● Supplied text
━━━━━━━━━━━━━━━━
An example of applying the spatial contiguity principle is shown below. The top illustration of clarinet parts requires you to match the numbers with the part names below, adding unnecessary mental effort. The spatial contiguity principle has been applied to the bottom illustration to make it easier to view the name of each piece without having to match them up.
Image 2: Wikimedia Commons (Gisbert König, CC0), adapted by Patti Shank
2. Manage Essential Processing
Essential processing is the mental processing needed to deal with the complexity of the materials while in the working memory. Essential processing is therefore needed to learn. Here are three multimedia principles that help manage essential processing.
- Segmenting principle
The segmenting principle says that we learn best from multimedia when it is presented in user-paced segments. This means that learning materials should be chunked into smaller, coherent sections, and participants should be able to control playback, especially when the material is complex and fast paced. This will help people process the material they are currently watching/hearing before moving on. - Pretraining principle
The pretraining principle says that we learn best from multimedia when we know the names (terms, definitions) and characteristics of important concepts first. Pretraining can help manage essential processing, by working through pretraining elements before main lessons. - Modality principle
The modality principle says that we learn best from multimedia when using images and spoken words rather than images and printed words. Images and spoken words use both channels (visual and auditory) instead of just one. In a narrated presentation, spoken words are processed by the auditory channel, allowing more effective processing of images in the visual channel.
━━━━━━━━━━━━━━━━
● Data excerpts
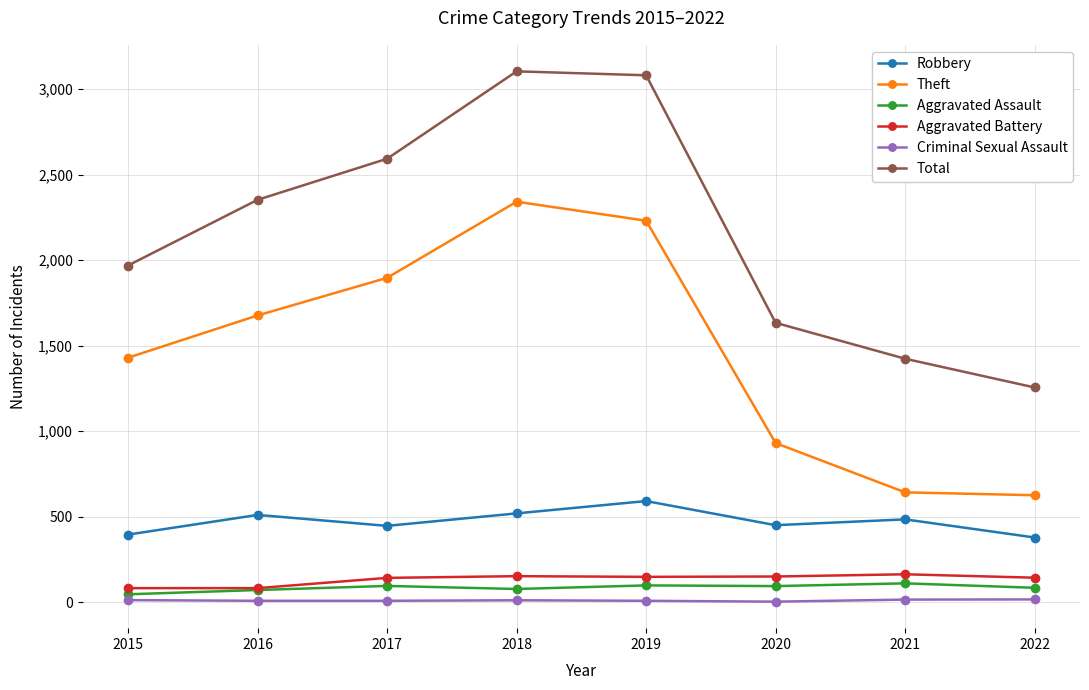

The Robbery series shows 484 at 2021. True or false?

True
━━━━━━━━━━━━━━━━
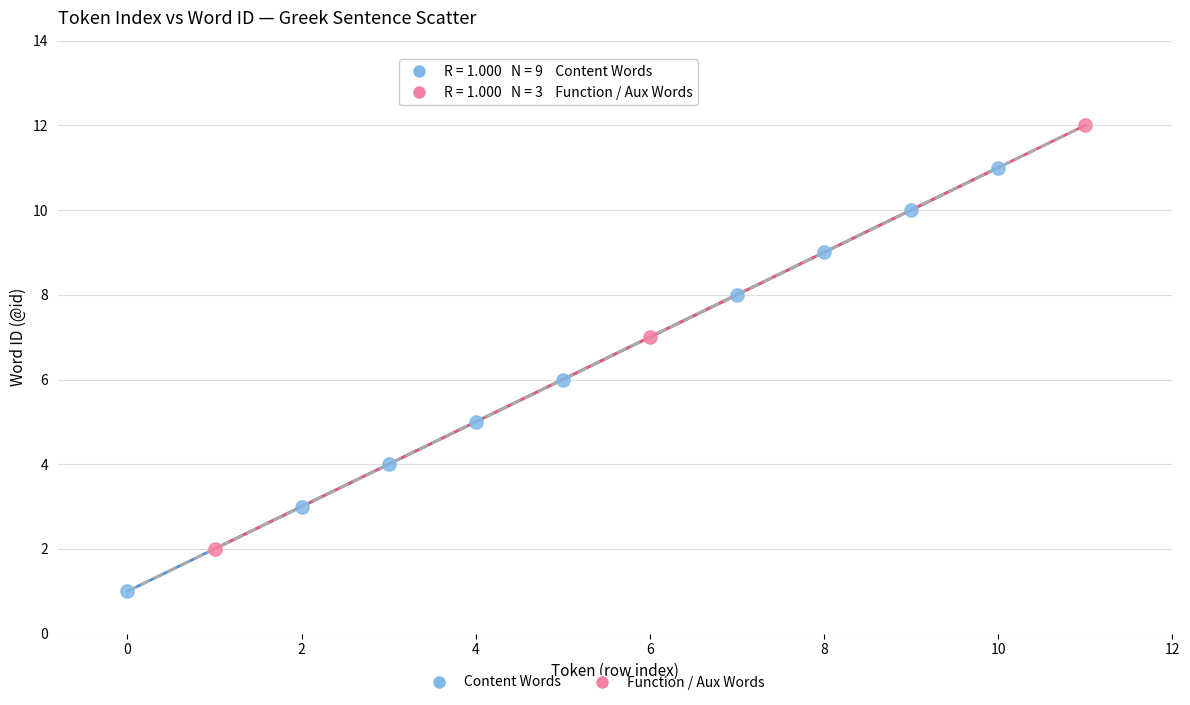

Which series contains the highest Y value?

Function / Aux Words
━━━━━━━━━━━━━━━━
● Instruction
Carry the text on multimedia learning principles forward from its final sentence about the modality principle. The records have no connection to the text on multimedia learning principles.

● Task response
3. Encourage Germane Processing
Germane processing is the mental processing needed to deeply understand and is related to the amount of effort the participant is willing to expend. These four multimedia principles are meant to encourage germane processing.
- Personalization principle
The personalization principle says we learn best from multimedia when we use a conversational style, rather than a more academic or formal style. When people feel that we are talking to them, they are more likely to put effort into making sense of what is being said. - Voice principle
The voice principle says that we learn best from multimedia when the narration is spoken in a pleasant, human voice, rather than in a machine voice. When people feel that we are talking to them, they are more likely to put effort into making sense of what is being said. - Embodiment principle
The embodiment principle says that we learn best from multimedia when an on-screen instructor uses social gestures, body movements, and facial/eye expressions while explaining. When people see these cues, they are more likely to put effort into making sense of them. - Generative activity principle
The generative activity principle says we learn best from multimedia when we are involved in learning activities such as summarizing, imagining, self-testing, self-explaining, teaching, or enacting while learning. These activities improve mental processing during learning and help people integrate new learning with relevant prior knowledge from long-term memory.
If the principles for germane processing look different than you remember, Mayer made some evidence-informed changes in his latest version of Multimedia Learning (2020).
Got It?
The information in this article is complex, so let’s use some multiple-choice questions to remember key points. Answers are at the end of the article.
Q1. What is multimedia learning?
a) The use of static or moving images, plus auditory information, that are used at the same time
b) Simultaneous static or moving images and auditory information used in instructional messages
c) Moving images (such as video or animation) used to deliver engaging information or instruction
Q2. What does the dual-channel assumption tell us?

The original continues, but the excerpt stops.